La successione dei crimini
Con la morte dei tre giovani a Kufr Malik, il bilancio dei palestinesi uccisi in Cisgiordania dall’inizio del 2025 sale a 164, di cui nove solo nella zona di Ramallah e al Bireh, il dettaglio di Michele Giorgio. «La spirale di violenze e attacchi appare inarrestabile: a inizio settimana, ancora nei pressi di Kufr Malik, le forze israeliane hanno ucciso Ammar Hamayel, 13 anni. I testimoni ricordano che è stato lasciato agonizzante sull’asfalto: i soldati hanno impedito alle ambulanze di intervenire subito. Portato all’ospedale di Ramallah, è morto poco dopo. Mercoledì, a Yamoun (Jenin), è stato ucciso un altro ragazzino: Rayan Hawshiya, 14 anni, colpito al collo da un proiettile sparato dall’esercito durante un rastrellamento».
Assassinii di Stato
A Surif, sud della Cisgiordania, giovedì i coloni hanno appiccato un incendio nei campi coltivati vicino alla zona di al Quraynat. Gli abitanti, accorsi per spegnere le fiamme, sono stati accolti dai colpi dei soldati. Muhammad al Hour, 48 anni, è stato ucciso da un proiettile alla gola; suo fratello Ali è tra gli otto feriti gravi. Il sindaco, Hazem Ghneimat, ha riferito che i coloni avevano stabilito un nuovo avamposto tra Surif e al-Jabaa, protetti dalle forze armate. A Gerusalemme Est, due giorni fa, Zahia Al Obaidi, 66 anni, è stata uccisa durante l’ennesima incursione della polizia nel campo profughi di Shuafat. Gli agenti cercavano suo marito per un interrogatorio, ma la pallottola ha raggiunto lei.
Kurf Malik
Il campo, già da tempo sottoposto a continue operazioni militari, arresti, demolizioni e intimidazioni, si è svegliato con un’altra vittima da piangere. Si aggiungono azioni di disturbo, provocazioni e intimidazioni. A Turmus Ayya, a pochi chilometri da Kufr Malik, giovani coloni hanno aggredito automobilisti palestinesi spruzzando spray al peperoncino e lanciando pietre contro le vetture ferme al semaforo nei pressi dell’insediamento di Shilo.
‘Esecuzioni extragiudiziali’
Dal mese di ottobre sono stati uccisi quasi 150 palestinesi (e oltre 20 israeliani e uno statunitense), 90 dei quali descritti dalle autorità israeliane come assalitori. L’eliminazione quasi sempre sul posto della maggior parte degli aggressori veri e presunti – non pochi dei quali con meno di 18 anni – continua a generare proteste e polemiche non solo da parte palestinese. La ministra degli esteri svedese, Margot Wallstrom, ha invocato una indagine per determinare se Israele è colpevole di «esecuzioni extragiudiziali».

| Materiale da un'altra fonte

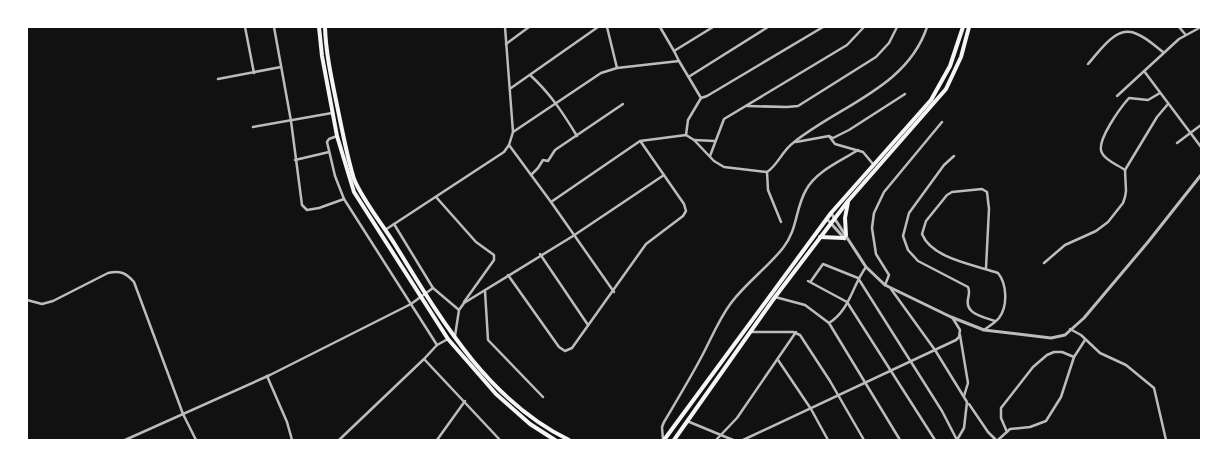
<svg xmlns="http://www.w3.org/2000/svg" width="1228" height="467" font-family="'Space Grotesk',sans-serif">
  <rect width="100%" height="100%" fill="#111"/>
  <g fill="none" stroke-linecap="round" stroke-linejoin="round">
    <g stroke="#bcbcbc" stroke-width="2.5">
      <path d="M245 27 254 73"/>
      <path d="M274 27 291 121 302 205 307 210 319 208 344 199"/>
      <path d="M607 27 617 68"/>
      <path d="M660 27 674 51"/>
      <path d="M1179 27 1185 34"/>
      <path d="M506 44 529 27"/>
      <path d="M679 61 674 51 713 27"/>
      <path d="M1088 64C1100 51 1116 24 1137 34 1147 38 1155 46 1163 52"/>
      <path d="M1144 71 1201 147"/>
      <path d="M530 75C550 93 563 113 577 136"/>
      <path d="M690 76 768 27"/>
      <path d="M218 79 281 67"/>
      <path d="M511 88 598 27"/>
      <path d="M1117 96 1179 39 1201 27"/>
      <path d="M701 98 707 96 823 27"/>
      <path d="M747 106 787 107 798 106 876 57 889 43 897 27"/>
      <path d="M253 127 332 113"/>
      <path d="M513 132 601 73 617 68 679 61 701 98 688 120 686 135"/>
      <path d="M337 136 329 139 327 142 335 176 344 199 437 345"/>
      <path d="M829 136 835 144 863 152 873 164"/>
      <path d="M694 140 715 141"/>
      <path d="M796 142 829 136 833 138 849 130 905 94"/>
      <path d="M1177 143 1201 125"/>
      <path d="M509 145 551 202"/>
      <path d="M710 156 724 119 847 45 864 27"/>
      <path d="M954 156 944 165 909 213 903 236 908 250 918 261 968 287C970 291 969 294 968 299 965 314 983 317 995 321"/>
      <path d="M295 160 329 152"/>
      <path d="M1125 170 1157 117 1168 104"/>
      <path d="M767 172 768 190 781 222"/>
      <path d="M531 175 538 168 543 160 548 161 555 150 623 104"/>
      <path d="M436 197 476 242 494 255V260L464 302"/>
      <path d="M385 230 504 152 509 145 513 132 505 27"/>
      <path d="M540 254 588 325"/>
      <path d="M1044 263 1065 245 1096 231 1108 222 1123 203 1125 197 1126 191 1125 170C1118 165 1106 161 1102 153 1095 142 1121 107 1129 98L1148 100 1160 93"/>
      <path d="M508 275 559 347 565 351 572 348 646 244 683 216 686 211 684 204 641 142"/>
      <path d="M808 281 847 302 935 440"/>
      <path d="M811 281 823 264 858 278 942 411 957 440"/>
      <path d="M885 285 889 275 876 254 872 228 874 213 884 192 942 122"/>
      <path d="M433 288 459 310"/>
      <path d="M891 289 935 350 967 402 964 428 957 440"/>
      <path d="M485 291 488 340 543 397"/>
      <path d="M614 292 551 202 640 141 686 135 694 140 714 161 724 167 767 172C778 165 782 151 793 143 838 106 907 88 927 27"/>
      <path d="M775 297 805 305 829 323 900 440"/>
      <path d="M27 300 42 304 53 301 108 273C120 270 126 273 134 282L183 414 196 440"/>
      <path d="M829 323C850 310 852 286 866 267"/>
      <path d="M1070 329 1081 335 1100 353 1126 365 1154 388 1166 440"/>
      <path d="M984 330C989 326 995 323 999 318 1008 306 1007 284 998 273 975 265 932 259 922 234L926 221 947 195 952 192 982 189 987 192 989 209 986 268"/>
      <path d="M750 332H793L800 335 830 381 864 440"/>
      <path d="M960 335 968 383 964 396"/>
      <path d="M455 336 459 310 464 303 573 236 664 175"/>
      <path d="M448 339 437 345 424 359 500 440"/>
      <path d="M778 360 811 409 828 440"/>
      <path d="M267 376 287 422 292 440"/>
      <path d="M969 404 988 432 996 440"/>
      <path d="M687 421 733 440"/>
      <path d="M1007 432 1001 418V408L1033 367 1047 355 1054 352H1062L1074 357"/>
      <path d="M125 440 270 375 411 304 433 288 394 224"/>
      <path d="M339 440 424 359"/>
      <path d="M437 440 465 401"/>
      <path d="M663 440 662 427 664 422C677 400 691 377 703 354 712 337 719 319 731 303 746 283 767 268 783 248 798 229 795 209 806 190 816 171 841 161 858 150"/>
      <path d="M716 440 737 418 796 332"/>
      <path d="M743 440 956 340 959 337 960 330 952 317"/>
      <path d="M998 440 1010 429 1030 427 1046 421 1061 397 1074 357 1085 340"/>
    </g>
    <g stroke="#bcbcbc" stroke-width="3">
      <path d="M831 213 866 267 885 285 951 317 984 330 1051 338 1065 335 1084 318 1148 242 1201 175"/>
      <path d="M827 219 845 239"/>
    </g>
    <g stroke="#f5f5f5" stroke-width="4">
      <path d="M319 27 322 56 337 136 354 192 448 339 496 394 530 424 555 440"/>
      <path d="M325 27C326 58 334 89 340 120 344 139 348 160 354 179 362 199 382 224 394 243 440 318 487 400 569 440"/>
      <path d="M846 235 845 218 848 202"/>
      <path d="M820 237 844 238"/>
      <path d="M664 440 831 213 931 100 950 66 963 27"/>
      <path d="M674 440 775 297 848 201 946 89 961 57 969 27"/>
    </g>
  </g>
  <rect width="1228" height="467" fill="none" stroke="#ffffff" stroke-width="56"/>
</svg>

‘Muro di ferro’ e barbarie
Le forze armate israeliane, che nel nord della Cisgiordania continuano l’offensiva «Muro di Ferro» nei campi profughi di Jenin, Tulkarem, Nur Shams e Faraa, affermano di essere impegnate a «ripristinare l’ordine» e a impedire «scontri tra palestinesi e israeliani». Sul campo, la realtà racconta altro. Il governo Netanyahu non solo non condanna gli attacchi dei coloni, ma, attraverso figure come i ministri Itamar Ben-Gvir e Bezalel Smotrich, li legittima apertamente.

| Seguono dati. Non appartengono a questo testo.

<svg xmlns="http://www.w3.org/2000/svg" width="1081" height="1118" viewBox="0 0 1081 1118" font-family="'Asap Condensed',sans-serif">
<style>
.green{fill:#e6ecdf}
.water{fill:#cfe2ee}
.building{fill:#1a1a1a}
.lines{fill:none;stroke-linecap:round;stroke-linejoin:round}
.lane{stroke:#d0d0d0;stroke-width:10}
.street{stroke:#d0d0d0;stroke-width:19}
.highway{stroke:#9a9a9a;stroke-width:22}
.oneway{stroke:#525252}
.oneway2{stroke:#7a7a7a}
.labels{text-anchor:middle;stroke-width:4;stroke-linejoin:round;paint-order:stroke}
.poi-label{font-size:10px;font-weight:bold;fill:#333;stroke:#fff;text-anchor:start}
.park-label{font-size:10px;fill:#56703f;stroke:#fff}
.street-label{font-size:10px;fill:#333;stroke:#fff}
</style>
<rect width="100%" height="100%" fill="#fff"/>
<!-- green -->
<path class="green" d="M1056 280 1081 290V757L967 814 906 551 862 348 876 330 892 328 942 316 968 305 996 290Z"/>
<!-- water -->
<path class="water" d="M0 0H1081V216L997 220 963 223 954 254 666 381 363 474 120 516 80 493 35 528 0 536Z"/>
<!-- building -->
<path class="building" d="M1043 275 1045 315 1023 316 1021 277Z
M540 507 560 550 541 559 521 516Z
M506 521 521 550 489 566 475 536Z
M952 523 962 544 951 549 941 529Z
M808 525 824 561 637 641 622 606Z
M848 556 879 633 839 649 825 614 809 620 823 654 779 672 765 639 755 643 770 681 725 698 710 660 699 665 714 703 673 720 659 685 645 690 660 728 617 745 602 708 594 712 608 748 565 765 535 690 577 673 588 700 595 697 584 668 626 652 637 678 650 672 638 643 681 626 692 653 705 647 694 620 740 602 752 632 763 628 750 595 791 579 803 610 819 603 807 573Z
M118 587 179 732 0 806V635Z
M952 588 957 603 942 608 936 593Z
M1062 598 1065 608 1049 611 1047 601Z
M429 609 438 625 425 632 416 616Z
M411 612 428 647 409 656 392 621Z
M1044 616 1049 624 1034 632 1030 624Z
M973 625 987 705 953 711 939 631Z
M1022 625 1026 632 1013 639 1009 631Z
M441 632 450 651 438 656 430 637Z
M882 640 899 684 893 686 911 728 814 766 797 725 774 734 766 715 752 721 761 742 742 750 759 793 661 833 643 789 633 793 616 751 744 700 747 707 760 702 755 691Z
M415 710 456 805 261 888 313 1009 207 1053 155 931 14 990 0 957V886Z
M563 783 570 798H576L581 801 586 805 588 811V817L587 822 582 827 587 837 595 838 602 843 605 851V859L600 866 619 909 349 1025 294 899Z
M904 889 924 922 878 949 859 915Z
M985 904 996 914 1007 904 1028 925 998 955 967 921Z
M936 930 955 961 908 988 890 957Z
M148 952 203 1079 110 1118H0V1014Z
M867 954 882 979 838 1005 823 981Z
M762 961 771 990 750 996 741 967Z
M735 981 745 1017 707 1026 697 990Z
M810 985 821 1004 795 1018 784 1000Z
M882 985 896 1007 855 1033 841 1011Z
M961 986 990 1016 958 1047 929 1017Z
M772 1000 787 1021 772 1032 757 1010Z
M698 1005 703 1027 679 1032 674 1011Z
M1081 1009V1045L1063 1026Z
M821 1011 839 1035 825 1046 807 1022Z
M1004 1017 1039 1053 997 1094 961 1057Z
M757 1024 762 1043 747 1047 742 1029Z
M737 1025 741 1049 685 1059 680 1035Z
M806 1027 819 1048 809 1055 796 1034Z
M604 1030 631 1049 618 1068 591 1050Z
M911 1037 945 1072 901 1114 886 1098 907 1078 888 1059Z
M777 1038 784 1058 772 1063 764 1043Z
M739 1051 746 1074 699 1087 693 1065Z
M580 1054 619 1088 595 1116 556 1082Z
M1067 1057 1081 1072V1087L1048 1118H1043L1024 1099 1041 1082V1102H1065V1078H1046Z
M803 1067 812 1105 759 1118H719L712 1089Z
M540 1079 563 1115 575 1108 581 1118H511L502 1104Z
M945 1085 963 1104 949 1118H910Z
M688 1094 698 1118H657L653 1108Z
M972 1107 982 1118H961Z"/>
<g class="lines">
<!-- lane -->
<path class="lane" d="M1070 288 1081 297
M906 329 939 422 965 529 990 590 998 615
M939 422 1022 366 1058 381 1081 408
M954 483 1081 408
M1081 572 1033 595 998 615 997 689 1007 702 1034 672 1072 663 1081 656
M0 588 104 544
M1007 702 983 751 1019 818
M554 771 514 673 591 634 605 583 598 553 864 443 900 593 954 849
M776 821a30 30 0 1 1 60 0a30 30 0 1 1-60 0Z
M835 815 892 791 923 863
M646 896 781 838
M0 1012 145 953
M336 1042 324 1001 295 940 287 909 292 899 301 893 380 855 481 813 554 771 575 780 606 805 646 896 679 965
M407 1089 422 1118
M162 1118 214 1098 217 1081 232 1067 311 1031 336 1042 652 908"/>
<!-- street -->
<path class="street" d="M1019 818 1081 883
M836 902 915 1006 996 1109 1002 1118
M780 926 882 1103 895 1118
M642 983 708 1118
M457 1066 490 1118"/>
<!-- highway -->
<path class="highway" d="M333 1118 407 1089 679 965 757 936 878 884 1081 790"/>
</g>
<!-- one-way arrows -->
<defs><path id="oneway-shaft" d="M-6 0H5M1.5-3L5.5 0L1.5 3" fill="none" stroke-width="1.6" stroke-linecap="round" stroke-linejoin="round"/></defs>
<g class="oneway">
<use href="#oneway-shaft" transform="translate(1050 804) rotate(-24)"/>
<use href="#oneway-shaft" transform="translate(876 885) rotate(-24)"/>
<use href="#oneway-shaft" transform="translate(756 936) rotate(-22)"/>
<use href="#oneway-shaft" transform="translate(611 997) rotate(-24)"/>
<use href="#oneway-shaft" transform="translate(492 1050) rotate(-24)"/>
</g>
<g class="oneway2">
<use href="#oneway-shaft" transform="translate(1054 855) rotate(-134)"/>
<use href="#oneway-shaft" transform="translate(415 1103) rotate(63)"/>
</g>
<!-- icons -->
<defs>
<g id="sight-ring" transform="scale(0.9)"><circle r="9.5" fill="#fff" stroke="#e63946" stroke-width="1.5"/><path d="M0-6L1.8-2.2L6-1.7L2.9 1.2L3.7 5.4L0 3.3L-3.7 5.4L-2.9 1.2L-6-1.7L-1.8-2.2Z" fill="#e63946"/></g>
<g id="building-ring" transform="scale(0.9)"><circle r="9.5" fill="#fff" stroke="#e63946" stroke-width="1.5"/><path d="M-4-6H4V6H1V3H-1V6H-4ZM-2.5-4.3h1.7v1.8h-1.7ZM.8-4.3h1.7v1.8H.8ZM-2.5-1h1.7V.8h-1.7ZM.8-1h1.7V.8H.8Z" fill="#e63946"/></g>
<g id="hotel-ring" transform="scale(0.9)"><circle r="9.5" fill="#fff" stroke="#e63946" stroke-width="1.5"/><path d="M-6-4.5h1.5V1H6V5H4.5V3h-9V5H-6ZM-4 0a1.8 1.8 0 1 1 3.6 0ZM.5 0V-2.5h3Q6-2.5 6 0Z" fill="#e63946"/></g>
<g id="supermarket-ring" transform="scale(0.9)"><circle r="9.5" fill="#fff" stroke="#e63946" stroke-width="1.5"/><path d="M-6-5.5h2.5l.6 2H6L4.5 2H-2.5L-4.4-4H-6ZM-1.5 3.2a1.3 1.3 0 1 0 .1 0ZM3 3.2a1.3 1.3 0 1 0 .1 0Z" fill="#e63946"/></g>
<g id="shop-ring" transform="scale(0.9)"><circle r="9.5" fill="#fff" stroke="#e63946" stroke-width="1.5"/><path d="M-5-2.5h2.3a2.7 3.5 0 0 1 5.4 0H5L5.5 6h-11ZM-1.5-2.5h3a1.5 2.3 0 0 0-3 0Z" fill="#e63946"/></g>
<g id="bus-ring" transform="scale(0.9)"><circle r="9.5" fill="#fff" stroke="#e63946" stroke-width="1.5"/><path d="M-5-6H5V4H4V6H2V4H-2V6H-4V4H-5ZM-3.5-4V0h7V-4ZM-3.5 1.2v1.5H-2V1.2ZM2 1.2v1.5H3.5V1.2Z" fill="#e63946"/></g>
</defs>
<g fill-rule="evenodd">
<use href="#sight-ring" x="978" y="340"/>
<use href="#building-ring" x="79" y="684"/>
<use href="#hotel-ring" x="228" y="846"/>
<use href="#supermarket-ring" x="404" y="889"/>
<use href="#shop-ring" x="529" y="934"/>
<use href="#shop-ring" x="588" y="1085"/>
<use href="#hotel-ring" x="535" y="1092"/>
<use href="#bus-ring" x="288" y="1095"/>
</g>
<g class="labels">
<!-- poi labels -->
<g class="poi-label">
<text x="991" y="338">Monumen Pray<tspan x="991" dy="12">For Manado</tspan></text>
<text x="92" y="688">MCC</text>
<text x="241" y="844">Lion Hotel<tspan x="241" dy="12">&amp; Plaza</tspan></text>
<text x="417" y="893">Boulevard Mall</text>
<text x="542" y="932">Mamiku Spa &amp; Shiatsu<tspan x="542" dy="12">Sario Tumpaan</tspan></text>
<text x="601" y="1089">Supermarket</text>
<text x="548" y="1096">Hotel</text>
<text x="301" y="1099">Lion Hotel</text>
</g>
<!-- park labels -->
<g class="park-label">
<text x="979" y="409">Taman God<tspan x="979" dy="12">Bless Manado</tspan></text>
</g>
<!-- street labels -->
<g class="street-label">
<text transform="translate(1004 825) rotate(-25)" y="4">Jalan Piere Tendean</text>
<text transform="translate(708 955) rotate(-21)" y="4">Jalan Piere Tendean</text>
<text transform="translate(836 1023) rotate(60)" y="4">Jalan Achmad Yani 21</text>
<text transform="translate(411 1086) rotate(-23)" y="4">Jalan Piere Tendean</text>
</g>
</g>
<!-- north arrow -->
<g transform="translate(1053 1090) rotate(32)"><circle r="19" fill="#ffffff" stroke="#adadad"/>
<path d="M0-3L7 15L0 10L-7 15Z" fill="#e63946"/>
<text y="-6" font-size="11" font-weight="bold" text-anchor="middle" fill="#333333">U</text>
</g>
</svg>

- Oscurata da guerre, crisi e attentati che sconvolgono la regione, messa ai margini da un crescente disinteresse, la questione palestinese fa fatica a trovare spazio nei media internazionali. Eppure il quadro politico è drammatico e non si arresta lo stillicidio di vite umane che non è circoscritto all’Intifada cominciata ad ottobre.